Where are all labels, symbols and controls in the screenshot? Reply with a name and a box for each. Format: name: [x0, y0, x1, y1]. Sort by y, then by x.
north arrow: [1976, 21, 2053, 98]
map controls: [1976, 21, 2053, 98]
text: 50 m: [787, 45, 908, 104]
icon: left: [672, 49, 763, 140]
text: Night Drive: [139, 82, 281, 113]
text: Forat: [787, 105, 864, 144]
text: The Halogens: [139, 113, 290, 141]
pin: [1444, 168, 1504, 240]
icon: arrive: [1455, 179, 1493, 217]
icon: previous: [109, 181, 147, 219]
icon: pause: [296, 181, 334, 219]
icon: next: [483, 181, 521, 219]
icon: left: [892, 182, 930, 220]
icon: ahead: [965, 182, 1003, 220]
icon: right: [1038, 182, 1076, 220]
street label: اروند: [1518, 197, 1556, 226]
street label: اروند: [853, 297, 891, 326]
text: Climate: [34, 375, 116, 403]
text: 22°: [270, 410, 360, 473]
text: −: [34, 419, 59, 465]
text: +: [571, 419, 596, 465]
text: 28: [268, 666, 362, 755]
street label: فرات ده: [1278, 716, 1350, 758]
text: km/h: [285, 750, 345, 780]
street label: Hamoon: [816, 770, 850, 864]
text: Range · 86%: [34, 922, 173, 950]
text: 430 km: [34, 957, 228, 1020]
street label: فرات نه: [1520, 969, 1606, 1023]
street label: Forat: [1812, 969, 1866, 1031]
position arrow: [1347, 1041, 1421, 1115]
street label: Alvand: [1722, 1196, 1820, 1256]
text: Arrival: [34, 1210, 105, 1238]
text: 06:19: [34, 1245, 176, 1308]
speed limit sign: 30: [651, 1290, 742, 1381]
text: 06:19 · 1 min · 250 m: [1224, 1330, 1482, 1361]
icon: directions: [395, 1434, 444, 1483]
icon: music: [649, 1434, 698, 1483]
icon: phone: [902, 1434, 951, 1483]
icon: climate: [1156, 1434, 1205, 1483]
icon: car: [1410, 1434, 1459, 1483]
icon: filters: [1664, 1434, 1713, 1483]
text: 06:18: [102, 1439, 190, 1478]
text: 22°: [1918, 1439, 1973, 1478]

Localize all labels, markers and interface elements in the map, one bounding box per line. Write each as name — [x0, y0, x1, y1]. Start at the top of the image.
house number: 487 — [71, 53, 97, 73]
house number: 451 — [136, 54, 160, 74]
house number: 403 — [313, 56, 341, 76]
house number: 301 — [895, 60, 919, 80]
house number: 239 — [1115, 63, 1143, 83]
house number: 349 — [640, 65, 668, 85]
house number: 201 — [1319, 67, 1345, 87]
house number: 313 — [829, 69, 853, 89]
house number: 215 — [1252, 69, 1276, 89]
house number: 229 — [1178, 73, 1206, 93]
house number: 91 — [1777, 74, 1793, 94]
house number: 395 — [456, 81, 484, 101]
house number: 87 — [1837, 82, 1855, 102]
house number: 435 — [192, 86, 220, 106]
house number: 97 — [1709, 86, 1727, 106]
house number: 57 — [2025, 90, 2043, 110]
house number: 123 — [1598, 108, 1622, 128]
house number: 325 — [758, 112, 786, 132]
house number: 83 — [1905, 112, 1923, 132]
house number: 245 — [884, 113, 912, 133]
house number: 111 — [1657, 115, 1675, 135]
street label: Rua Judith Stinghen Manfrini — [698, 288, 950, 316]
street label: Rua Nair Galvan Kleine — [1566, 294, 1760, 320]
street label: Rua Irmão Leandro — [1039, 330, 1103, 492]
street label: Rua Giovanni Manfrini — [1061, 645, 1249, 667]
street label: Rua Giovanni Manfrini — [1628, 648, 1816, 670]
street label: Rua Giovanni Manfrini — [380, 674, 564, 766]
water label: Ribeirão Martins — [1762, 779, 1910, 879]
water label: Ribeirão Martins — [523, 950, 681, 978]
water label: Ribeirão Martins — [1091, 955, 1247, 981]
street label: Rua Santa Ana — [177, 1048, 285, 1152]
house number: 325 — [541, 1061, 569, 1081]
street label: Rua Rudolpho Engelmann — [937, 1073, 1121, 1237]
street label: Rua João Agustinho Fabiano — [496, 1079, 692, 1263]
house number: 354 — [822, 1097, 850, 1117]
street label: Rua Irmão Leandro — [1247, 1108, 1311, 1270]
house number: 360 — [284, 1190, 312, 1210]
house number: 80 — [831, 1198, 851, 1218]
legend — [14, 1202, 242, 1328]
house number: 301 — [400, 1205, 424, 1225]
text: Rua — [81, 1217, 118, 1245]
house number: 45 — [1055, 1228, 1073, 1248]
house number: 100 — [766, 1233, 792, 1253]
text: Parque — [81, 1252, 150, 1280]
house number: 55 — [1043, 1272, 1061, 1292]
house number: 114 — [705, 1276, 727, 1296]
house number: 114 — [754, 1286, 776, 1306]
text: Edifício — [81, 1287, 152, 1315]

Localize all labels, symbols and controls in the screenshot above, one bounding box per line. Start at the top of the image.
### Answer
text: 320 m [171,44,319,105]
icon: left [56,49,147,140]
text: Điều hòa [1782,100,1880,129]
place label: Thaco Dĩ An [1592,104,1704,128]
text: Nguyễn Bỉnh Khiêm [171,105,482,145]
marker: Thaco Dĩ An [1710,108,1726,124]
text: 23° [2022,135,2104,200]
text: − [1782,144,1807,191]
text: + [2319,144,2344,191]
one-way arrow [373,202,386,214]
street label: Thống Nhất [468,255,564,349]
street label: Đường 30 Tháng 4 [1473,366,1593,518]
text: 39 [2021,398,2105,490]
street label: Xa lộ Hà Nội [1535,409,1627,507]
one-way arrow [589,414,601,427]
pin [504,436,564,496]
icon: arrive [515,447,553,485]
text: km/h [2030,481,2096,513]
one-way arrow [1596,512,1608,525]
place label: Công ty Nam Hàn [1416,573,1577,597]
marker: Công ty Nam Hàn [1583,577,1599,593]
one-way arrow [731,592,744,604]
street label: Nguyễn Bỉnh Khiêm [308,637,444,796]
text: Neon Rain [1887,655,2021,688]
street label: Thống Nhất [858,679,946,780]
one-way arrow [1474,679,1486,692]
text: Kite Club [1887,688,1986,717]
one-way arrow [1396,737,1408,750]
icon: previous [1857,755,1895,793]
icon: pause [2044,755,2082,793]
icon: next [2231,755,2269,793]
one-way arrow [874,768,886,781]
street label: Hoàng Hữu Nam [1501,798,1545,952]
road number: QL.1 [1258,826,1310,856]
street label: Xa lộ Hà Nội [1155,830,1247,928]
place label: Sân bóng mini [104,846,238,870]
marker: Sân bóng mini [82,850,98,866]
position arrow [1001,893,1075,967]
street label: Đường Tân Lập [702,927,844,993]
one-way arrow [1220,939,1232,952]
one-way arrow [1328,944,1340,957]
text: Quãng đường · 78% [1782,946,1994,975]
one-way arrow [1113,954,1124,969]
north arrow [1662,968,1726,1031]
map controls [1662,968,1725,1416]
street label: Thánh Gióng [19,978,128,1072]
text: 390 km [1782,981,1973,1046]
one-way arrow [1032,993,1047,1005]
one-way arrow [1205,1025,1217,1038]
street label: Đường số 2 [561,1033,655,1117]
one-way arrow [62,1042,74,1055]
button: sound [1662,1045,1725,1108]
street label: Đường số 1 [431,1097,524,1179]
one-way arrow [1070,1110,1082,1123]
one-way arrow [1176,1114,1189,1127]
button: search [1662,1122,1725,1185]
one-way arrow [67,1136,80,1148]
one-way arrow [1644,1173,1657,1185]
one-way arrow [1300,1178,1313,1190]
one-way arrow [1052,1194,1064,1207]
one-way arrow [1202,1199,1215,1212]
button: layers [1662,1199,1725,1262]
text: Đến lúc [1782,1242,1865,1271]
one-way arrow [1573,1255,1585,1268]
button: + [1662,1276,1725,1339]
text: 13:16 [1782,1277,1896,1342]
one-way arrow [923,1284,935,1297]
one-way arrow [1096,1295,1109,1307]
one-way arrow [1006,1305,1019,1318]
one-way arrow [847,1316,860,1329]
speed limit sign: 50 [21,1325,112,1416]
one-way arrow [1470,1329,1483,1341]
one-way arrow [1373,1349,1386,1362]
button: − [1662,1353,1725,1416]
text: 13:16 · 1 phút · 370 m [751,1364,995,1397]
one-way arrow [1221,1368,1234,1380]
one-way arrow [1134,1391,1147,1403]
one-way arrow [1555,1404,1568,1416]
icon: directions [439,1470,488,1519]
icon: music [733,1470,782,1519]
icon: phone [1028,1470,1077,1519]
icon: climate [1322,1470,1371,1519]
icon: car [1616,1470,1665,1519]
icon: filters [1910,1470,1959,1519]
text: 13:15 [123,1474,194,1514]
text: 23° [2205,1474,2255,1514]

*TASK GOAL*
The number of lines containing "Thaco" is all that is wanted; tally them in the data.

*OUTPUT BELOW*
2